PRÉCISIONS SUR LES PLANS D’APUREMENT DES DETTES DE COTISATIONS ET CONTRIBUTIONS SOCIALES
{NOUVEAU} Un décret paru le 26 mars au Journal officiel fait le point sur les plans d’apurement et les remises partielles des dettes de cotisations et contributions sociales constituées lors de la crise sanitaire. Ces plans sont réservés aux entreprises de moins de 250 salariés.
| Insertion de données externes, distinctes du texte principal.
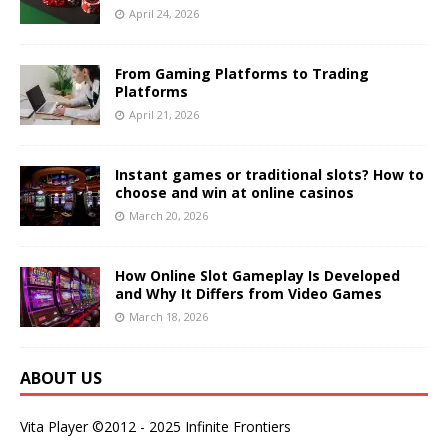
April 24, 2026
From Gaming Platforms to Trading
Platforms
April 21, 2026
Instant games or traditional slots? How to
choose and win at online casinos
March 20, 2026
How Online Slot Gameplay Is Developed
and Why It Differs from Video Games
March 18, 2026
ABOUT US
Vita Player ©2012 - 2025 Infinite Frontiers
La durée de ces plans peut être de douze, vingt-quatre ou trente-six mois à condition que le cotisant (employeur ou travailleur indépendant) :

  • soit redevable d’au moins 1 200 € auprès de l’administration fiscale d’une part, et auprès des organismes de Sécurité sociale d’autre part, au titre des exigibilités dues à compter du mois de
  • mars 2020 ;
  • ne soit pas redevable auprès des organismes de Sécurité sociale d’une quelconque cotisation, contribution, majoration ou pénalité au titre des exigibilités antérieures à mars 2020 ;
  • ne fasse pas l’objet d’une procédure collective à la date de la conclusion du plan d’apurement.

Les employeurs, les travailleurs indépendants mentionnés à l’article L. 611-1 du Code de la Sécurité sociale et les travailleurs indépendants agricoles ayant conclu des plans d’apurement dans le cadre du VI de l’article 65 de la loi du 30 juillet 2020 susvisée, mais qui ne sont pas en mesure de respecter la totalité des échéances, peuvent bénéficier d’une remise partielle des cotisations et contributions sociales lorsqu’ils satisfont les conditions cumulatives suivantes :

  • être à jour de ses obligations déclaratives sociales à la date de sa demande ;
  • avoir constaté une réduction de chiffre d’affaires d’au moins 50 % au cours de la période courant du 1er février 2020 au 31 mai 2020 ou sur la période courant du 15 mars 2020 au 15 mai 2020 par rapport à la même période l’année précédente ;
  • attester de difficultés économiques particulières mettant dans l’impossibilité de faire face aux échéances du plan d’apurement conclu ;
  • attester avoir sollicité, pour le paiement des dettes dues le cas facilités de financement supplémentaires ou des remises de dettes.

La demande précise l’identité de ces créanciers, les dettes concernées, leur montant, leur date d’exigibilité et, le cas échéant, les conditions auxquelles les remises ou échelonnements sont subordonnés. La demande de remise s’effectue sur urssaf.fr via le formulaire accessible depuis la rubrique « Messagerie » de l’espace en ligne, après sélection du motif « Un paiement ».


L’AIDE POUR LES REMONTÉES MÉCANIQUES CONFIRMÉE PAR DÉCRET
{NOUVEAU} Le décret instituant une aide pour les exploitants de remontées mécaniques est paru le 25 mars au Journal officiel. Ce dispositif de soutien concerne les exploitants ayant fait l’objet d’une interdiction d’accueil du public totale ou partielle. Il s’adresse à tous les exploitants de remontées mécaniques dont l’activité a été interrompue par les mesures d’interdiction d’accès au public, quel que soit leur statut (entreprises, associations, collectivités territoriales et leurs groupements), à l’exception des syndicats professionnels.
Ils doivent avoir commencé leur activité avant le 1er novembre 2020 et ne pas être en situation de liquidation judiciaire au 1er décembre 2020. Le dispositif vise à couvrir les charges fixes à hauteur de 49 % du chiffre d’affaires de référence, en incluant les missions de sécurisation des domaines skiables. Le chiffre d’affaires annuel de référence est égal à la moyenne des chiffres d’affaires réalisés au titre des exercices clos en 2017, 2018 et 2019 pour l’activité de remontées mécaniques. Les entreprises peuvent déposer leurs demandes sur un site dédié avant le 30 juin 2021.